Monday, July 4, 2016

Cattle Call



I thought the girls were silly, back in nineteen sixty five,
when they came out against the war, a million miles away.
Fast for peace, their buttons read, pinned to their swelling chests;
feast for war! I mocked—they fired on us—let’s blow them all away!
More intent was I on little Nancy Swope, when she shifted in her seat,
and flashed a glimpse of pink between the buttons of her blouse

But that day when class abruptly halted,
and on the glaring TV screen, Johnson came to life:
My fellow Americans, he drawled, I need a hundred thousand more…
I swear I saw the words come from his mouth, alive as they could be
I swear I knew right then and there—they were lies, they were lies…

“Cattle Call,” David called it, when he came home to Tricky Dick,
with some shit that blew us all away
a cattle call it was that caught him, back in nineteen sixty six…

By nineteen sixty nine, I had a newborn child—
I carried her one autumn night, among a million more,
up Pennsylvania Avenue, and placed a single candle on the wall,
where a million candles cast their glow, upon the White House lawn.
That baby kept me out of war, after I quit school.

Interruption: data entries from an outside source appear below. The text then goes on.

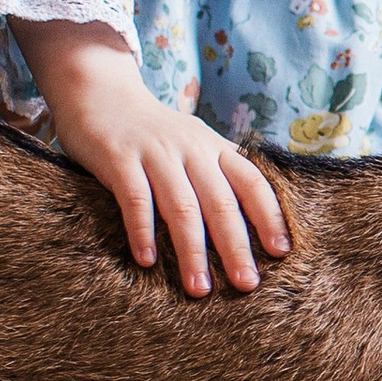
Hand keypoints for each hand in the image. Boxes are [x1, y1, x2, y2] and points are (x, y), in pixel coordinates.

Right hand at [20, 18, 290, 297]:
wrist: (100, 92)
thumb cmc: (153, 131)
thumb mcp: (194, 143)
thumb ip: (219, 172)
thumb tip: (255, 216)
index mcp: (214, 148)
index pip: (252, 182)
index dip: (269, 216)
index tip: (281, 252)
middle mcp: (190, 149)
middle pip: (220, 202)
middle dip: (235, 247)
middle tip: (246, 284)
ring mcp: (154, 153)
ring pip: (181, 206)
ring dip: (191, 250)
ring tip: (199, 288)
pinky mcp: (118, 158)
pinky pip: (134, 199)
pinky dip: (142, 231)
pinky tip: (147, 260)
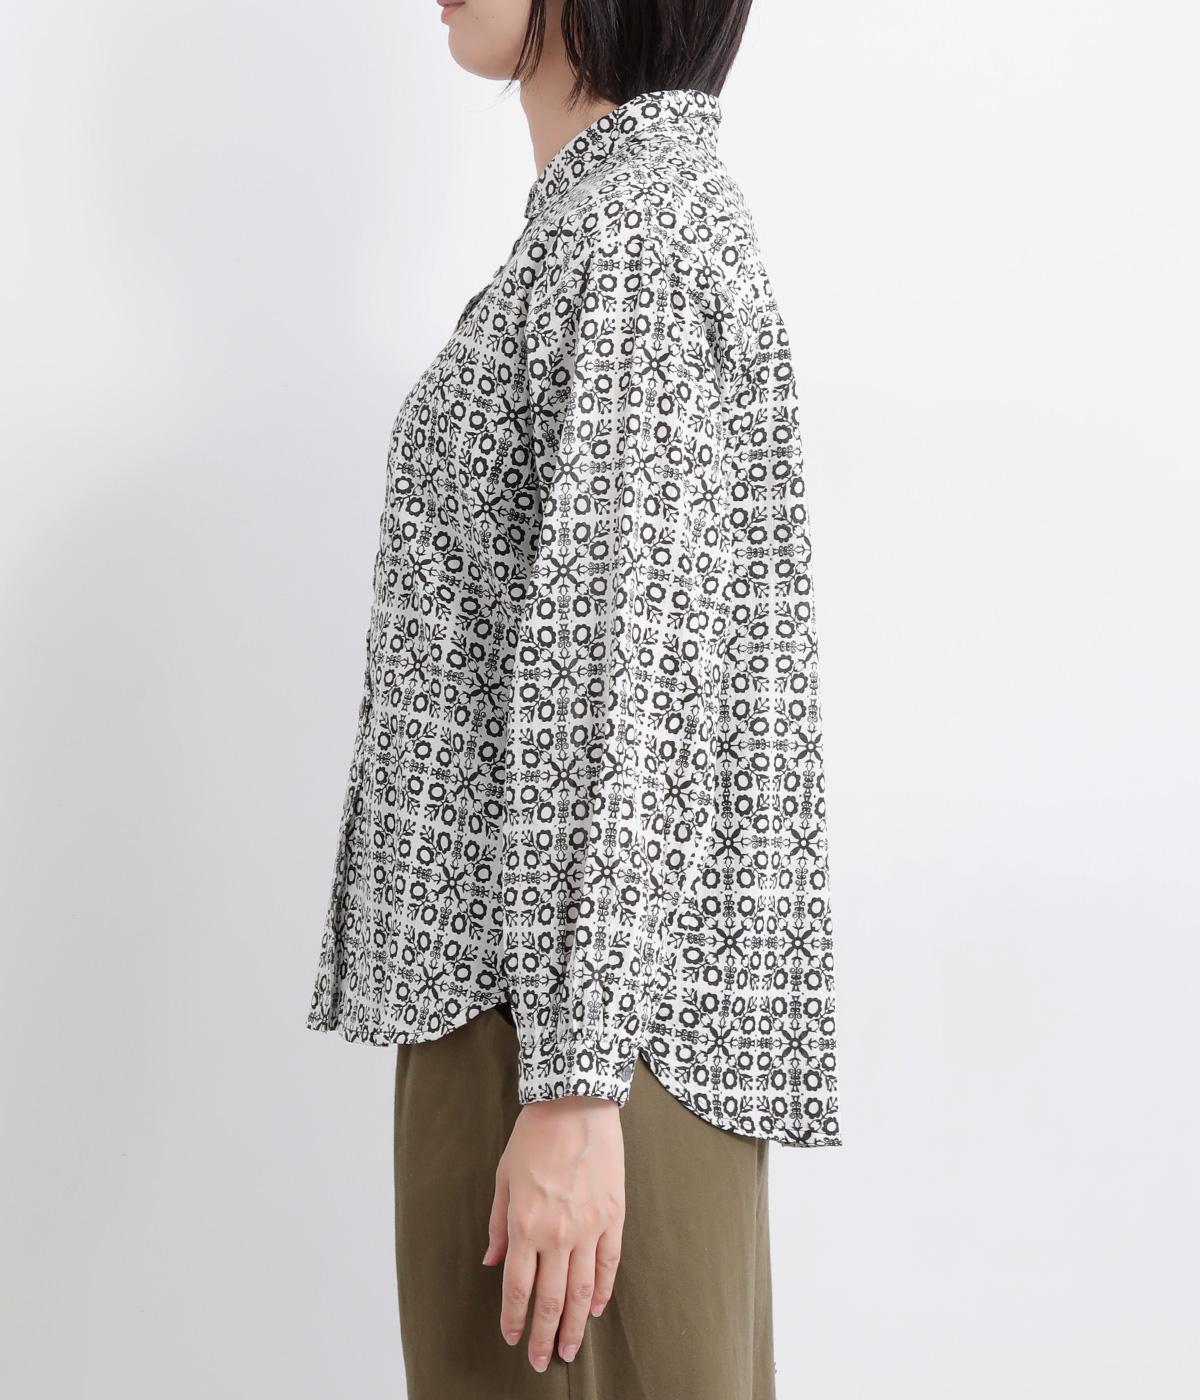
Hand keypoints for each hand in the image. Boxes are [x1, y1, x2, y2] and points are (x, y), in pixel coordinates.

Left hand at [482, 1095, 624, 1371]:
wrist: (576, 1104)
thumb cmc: (534, 1136)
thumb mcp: (503, 1178)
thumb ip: (498, 1224)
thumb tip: (493, 1261)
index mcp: (525, 1226)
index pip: (518, 1288)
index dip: (514, 1319)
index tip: (512, 1339)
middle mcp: (557, 1235)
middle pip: (550, 1299)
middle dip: (543, 1334)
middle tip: (540, 1360)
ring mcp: (589, 1228)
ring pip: (581, 1290)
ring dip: (573, 1324)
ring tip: (568, 1349)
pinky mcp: (613, 1217)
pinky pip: (608, 1264)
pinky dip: (602, 1291)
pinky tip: (595, 1309)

Still,
I envied those more brave, who burned their cards,
And let the pigs drag them away…

Not long after, David took my wife and child, and I drifted west;
never was I bitter, though—I liked him anyway

And now, by god!--fifty years have passed; David's teeth are missing—
lost to demons he brought home, that haunt him to this day.

Yes, I thought the girls were silly, though they were right—
but even so—how did they know, how did they know?